Восторженный рев необычайной силы оглашает бульвар. С каким-то пронзительно резким звуком падает срубленное дерево. За ним летит наземь еще одно: стройматериал для сегодняшней баррикады.
Пробиваемся несколько раз вверх и вниз: до Люксембургского сада и обратно к площади Сен-Мишель. Атмосфера восставшего города дополняется кошмарным пейзажем: столбы вырваны, деревья повалены, уже сожжены десятки машин, а другие еще горят.
Безжалостная казнь деревьев вызывает саднящую боль, но самое поразительное — это холодно-деловитые, какие-то осатаневшие лица «лесорубов» вполне приличного вида и восторженно-счастливые лица зевак, созерцающих их вандализм и взбадривающих криками одобрения бунтующих гуманитариев. «Надежда нации» — такую аттестацию дала им одна из афиш.
Предстояла безумная ночь, хотя и было вполне очевидно, что закончится она абсолютно ничем. С баррикад начнут кидаться камнями (к другому оружию прибегать не решались), полиция ответит гранатами со слезоточивым газом. Раненых унесут в походные лазареты — под них были переоборудованы близлежащие кафе и бистро, кое-кого (по счастью, немногих) доставят в больницы.
Мы ушли в три часа — битва была еще в самом разгаре.
Конец наступил в пять утра — воюющие стороны разошлись, чтобы передохнуть и набраться сил. До новых встреч…
У нас же на следующий вечер другие планы (впрочем, опоздать на баррикады все равно невозможно: «самое интересное» начинается только после полуночи).
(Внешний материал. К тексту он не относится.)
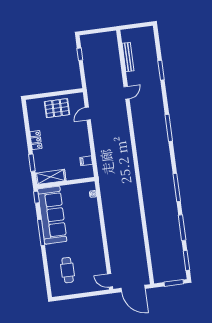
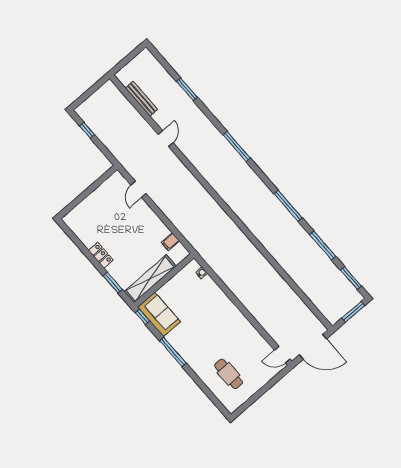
pallet: (57, 108) -> (101, 205), removed
shelving: (51, 177) -> (150, 279), width x1.47
sofa: (52, 215) -> (159, 314), width x0.54, depth x0.79

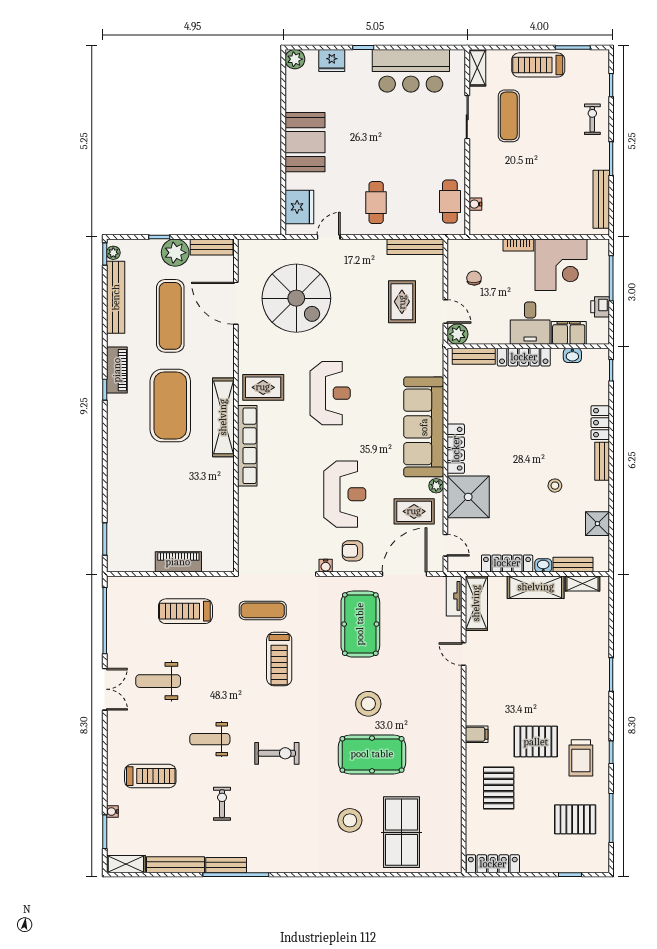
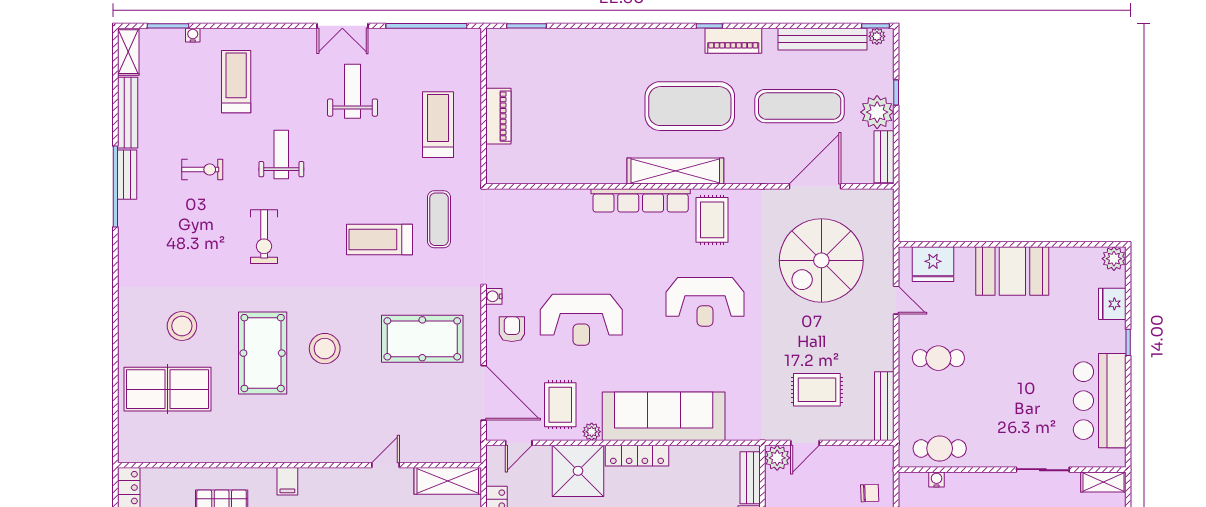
chair: (474, 278) -> (870, 493), moved
tv unit: (454, 596) -> (457, 454), removed
treadmill: (150, 776) -> (236, 82), turned 180

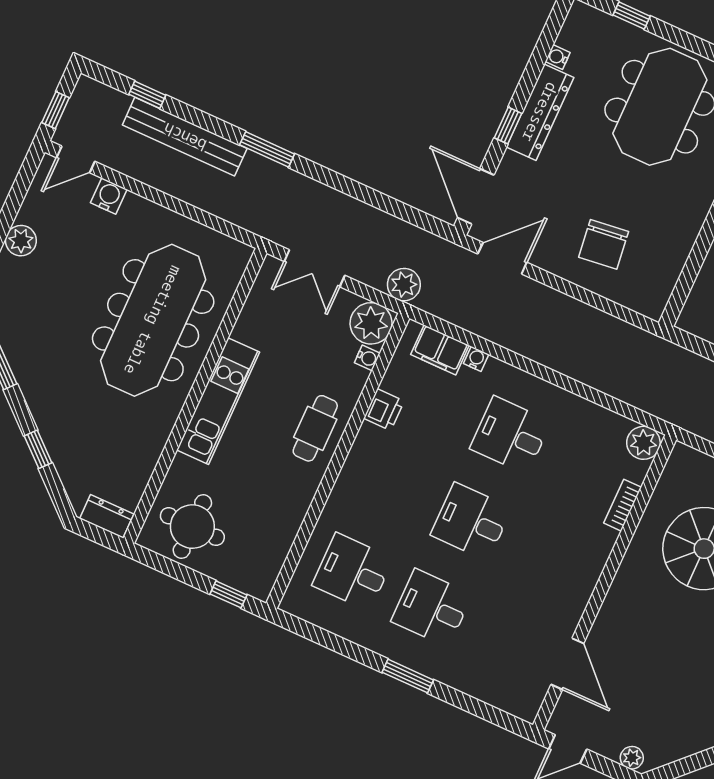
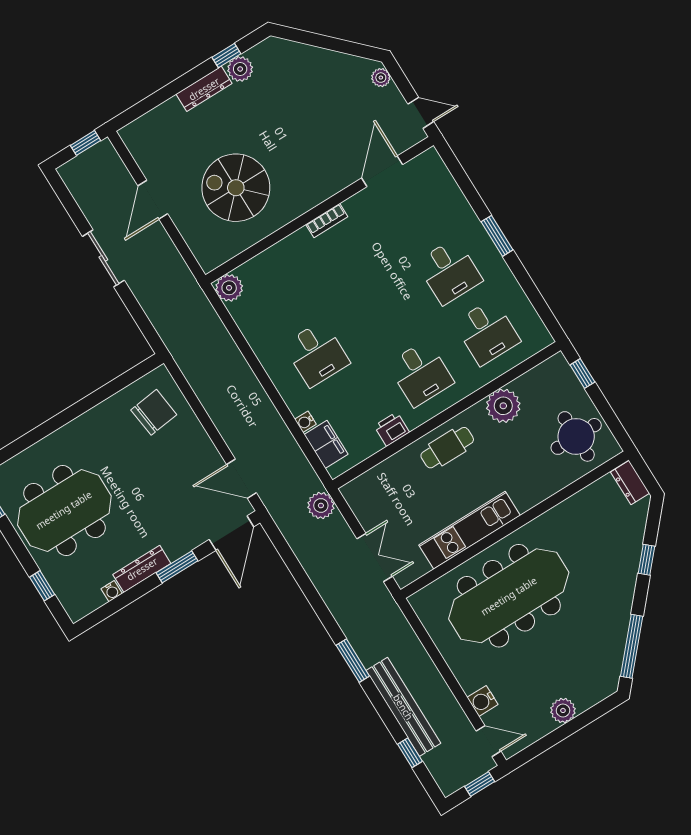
dresser: (540, 112) -> (142, 569), width x0.73, depth x0.80
window: (508, 126) -> (177, 567), width x1.50
chair: (604, 244) -> (154, 412), moved
plant: (371, 323) -> (503, 406), moved
water cooler: (367, 358) -> (379, 472), removed
kitchen unit: (218, 401) -> (470, 530), moved
bookcase: (623, 505) -> (327, 221), moved
desk: (471, 522) -> (421, 373), moved

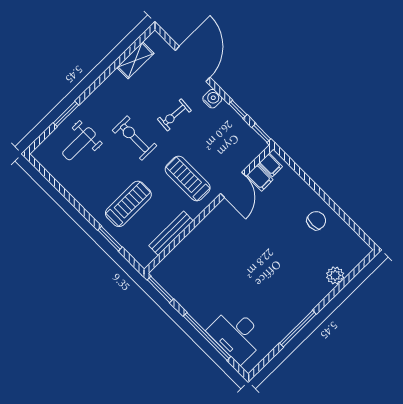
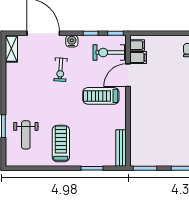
shelving: (135, 60) -> (11, 49), moved
exercise bike: (134, 138) -> (109, 53), moved
door: (233, 185) -> (128, 75), swing flipped
treadmill: (128, 204) -> (61, 144), moved
bench: (171, 233) -> (121, 148), moved

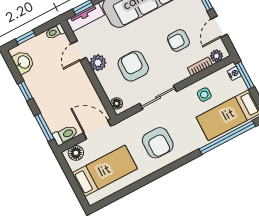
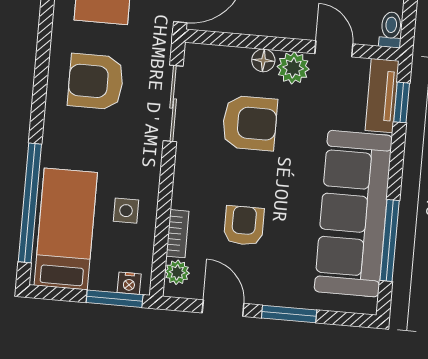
sliding door: (158, 97) -> (173, 103), moved
floor lamp: (117, 103) -> (263, 60), moved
Болгарский профессор Димитр Братанов, в прошлом социал-демократ, вовремя примкнувший к тем, кто оказался у власти, дал нам рекомендательное письмо к мадам Ромен Роллан: о ее муже он написал книгу и стал таким образом персоной грата у его вдовы.
На втором этаже в доме по бульвару Монпарнас, 89 мы звонили до неприличия долго: никакого ответа! Наконец дверь открылась — появившуюся на пороге, что-то жевавшую женщину в рваной кофте и поношенных туфлях на босу ногу я принял сначала за домработницу. Оказалось — сама Мария Павловна Роллан, в прошлом Майя Кудашева, некогда подававшая надежды русская поэтесса. Разговор сначала не клеился — потом лед был растоплен, хозяйка разговорилась и даже предложила за ней записывать: была убеждена, что о нашей встрече я напишу.
Рассказывала, что влюбилась в Роллана заочно, трижды приезжала погостить, присмотреться, потом безуспешно добивалась возможности уехать к нему насовсем. И что решающую роль в счастливом исходе сыграл Горький. Версия эта воспроизведена в печати множество раз. Теперь, после открытия многих архивных документов и публикации ряда мемуарных свидетельств, закулисная правда об этом альянсе предстает не столь романтичной. В книге о Горьком — многие годы спустя — я написал об этом подробно, но тогда ничего такого, конечно, не знал и слушал Марию Павловну, развесив уши. Лишь многие годы спустя оброненная ею фраза — «Я еще до отъезда к Роллану знала, что от ГПУ никуда не деться» — фраза, которой тогда я не придал значения, — обрела для меня свой истинный смысл: раз никуда не деться, значит, лучше смириться и стать послушным орудием в их руках.
Вскоре записывать я уже не мог. Наступила темнота, но света в кабинете Мария Павловна не зажгла. Единственным освещением служили уличные фонари и рекламы малолюдного в тот вечер Монпарнаса. Так, в зыбком и таинственном сумраке, долго еще продолжался ее монолог.
С каким-то особым нажимом, — видимо, чтобы запомнилось, — сообщила, что не была в Москве с тридцать пятого года и вот только что, в марте шестьдесят восьмого, поехала туда отмечать столетний горьковский юбилей: «Не могла отказаться, ведь Горький столько сделал, чтобы мы с Ролланом могли пожениться».